Maximum absorption peaks (λmax) of these organic dyes that were used for degradation under UV light are obtained from UV-vis absorption spectra and were confirmed by scientific literature. The photo-catalytic activity of the nanocomposite's particles was evaluated by monitoring the degradation of organic dyes in acid and neutral pH in aqueous solutions, under UV-IR radiation. The changes in the concentration of dye are illustrated in fig. (17). As time increase; more and more dyes are adsorbed on the nanoparticles catalyst, until the absorption peaks (λmax) of methyl orange and Congo red decrease and almost vanish around 60 min. The dyes concentration decreased rapidly with increasing UV-IR radiation time and content of nanocomposite. Fig. (18) shows color degradation due to addition of Carbon-ZnS nanocomposite to neutral methyl orange and Congo red solutions with neutral and acidic pH under UV-IR radiation.
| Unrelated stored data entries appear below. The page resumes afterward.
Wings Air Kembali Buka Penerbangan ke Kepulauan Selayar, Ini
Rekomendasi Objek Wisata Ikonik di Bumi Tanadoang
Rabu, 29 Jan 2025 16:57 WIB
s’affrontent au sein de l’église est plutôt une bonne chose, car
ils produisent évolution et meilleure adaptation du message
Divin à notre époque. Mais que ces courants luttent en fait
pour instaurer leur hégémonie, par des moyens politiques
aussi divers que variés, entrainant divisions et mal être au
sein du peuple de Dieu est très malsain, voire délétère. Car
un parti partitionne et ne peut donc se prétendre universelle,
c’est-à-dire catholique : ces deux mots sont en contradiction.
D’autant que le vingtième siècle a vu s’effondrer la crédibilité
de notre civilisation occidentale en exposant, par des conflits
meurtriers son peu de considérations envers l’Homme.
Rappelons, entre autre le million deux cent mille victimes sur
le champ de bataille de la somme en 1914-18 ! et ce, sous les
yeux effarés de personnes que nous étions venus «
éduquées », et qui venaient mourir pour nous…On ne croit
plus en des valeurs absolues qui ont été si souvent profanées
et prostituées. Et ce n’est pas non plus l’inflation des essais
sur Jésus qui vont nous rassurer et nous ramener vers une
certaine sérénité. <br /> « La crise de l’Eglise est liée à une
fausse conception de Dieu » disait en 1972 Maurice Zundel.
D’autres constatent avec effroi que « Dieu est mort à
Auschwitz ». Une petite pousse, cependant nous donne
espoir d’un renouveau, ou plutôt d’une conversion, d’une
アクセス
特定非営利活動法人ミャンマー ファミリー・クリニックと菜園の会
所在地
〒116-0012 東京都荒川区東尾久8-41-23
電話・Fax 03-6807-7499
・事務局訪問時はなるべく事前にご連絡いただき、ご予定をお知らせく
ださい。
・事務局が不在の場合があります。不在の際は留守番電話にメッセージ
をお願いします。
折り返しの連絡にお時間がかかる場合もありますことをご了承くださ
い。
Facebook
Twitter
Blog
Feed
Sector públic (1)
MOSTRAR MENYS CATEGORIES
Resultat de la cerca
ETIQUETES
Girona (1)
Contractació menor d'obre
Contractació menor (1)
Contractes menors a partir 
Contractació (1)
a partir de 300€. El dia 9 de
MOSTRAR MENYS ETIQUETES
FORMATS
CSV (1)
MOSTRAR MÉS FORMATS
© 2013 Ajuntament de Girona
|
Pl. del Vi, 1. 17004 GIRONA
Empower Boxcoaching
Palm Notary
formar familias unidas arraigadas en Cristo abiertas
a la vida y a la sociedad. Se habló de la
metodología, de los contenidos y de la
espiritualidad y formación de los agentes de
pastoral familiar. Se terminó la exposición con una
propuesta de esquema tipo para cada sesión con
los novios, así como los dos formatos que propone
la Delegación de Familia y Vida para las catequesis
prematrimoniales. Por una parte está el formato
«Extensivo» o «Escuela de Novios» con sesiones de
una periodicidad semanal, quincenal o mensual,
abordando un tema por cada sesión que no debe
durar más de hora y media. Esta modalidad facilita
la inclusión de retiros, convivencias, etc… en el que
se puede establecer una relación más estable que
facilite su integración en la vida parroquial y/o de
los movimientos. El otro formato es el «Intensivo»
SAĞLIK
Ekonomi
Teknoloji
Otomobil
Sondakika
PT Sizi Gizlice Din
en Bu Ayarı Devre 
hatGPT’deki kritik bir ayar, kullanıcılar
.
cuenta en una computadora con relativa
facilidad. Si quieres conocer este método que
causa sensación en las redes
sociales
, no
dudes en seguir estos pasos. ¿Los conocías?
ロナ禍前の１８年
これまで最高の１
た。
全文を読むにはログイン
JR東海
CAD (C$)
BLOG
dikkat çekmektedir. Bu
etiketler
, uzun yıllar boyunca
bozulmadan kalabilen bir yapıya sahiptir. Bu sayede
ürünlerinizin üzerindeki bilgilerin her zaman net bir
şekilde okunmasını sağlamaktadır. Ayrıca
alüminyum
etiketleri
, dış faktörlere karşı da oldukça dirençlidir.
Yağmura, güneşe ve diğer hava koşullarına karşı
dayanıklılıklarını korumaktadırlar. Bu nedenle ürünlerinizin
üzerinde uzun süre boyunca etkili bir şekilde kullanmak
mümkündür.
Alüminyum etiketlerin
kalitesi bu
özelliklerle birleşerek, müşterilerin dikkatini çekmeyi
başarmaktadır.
We synthesized various samples including Zinc sulphide plus different 5 organic surfactants with co-precipitation method in RT and under microwave heating. SEM analysis documents formation of nanostructures due to presence of mean particle diameter < 100 nm. Heating with microwave causes formation of more regular and smaller nanoparticles. Also it was evident that SDS has most powerful effect to enhance nanostructure formation and decreasing particles size of ZnS.
Also with addition of various proportions of pure Carbon to Zinc sulphide using microwave heating, it was possible to produce nanocomposites as documented by SEM analysis.
The photo-catalytic activity of the nanocomposite's particles was evaluated by monitoring the degradation of organic dyes in acidic and neutral pH in aqueous solutions, under UV-IR radiation. The dyes concentration decreased rapidly with increasing UV-IR radiation time and content of nanocomposite. This result showed that these nanocomposites are powerful tools for decontamination of household and industrial wastewater.
CONFLICT OF INTEREST
The authors declare that there is no conflict of interests regarding the publication of this manuscript.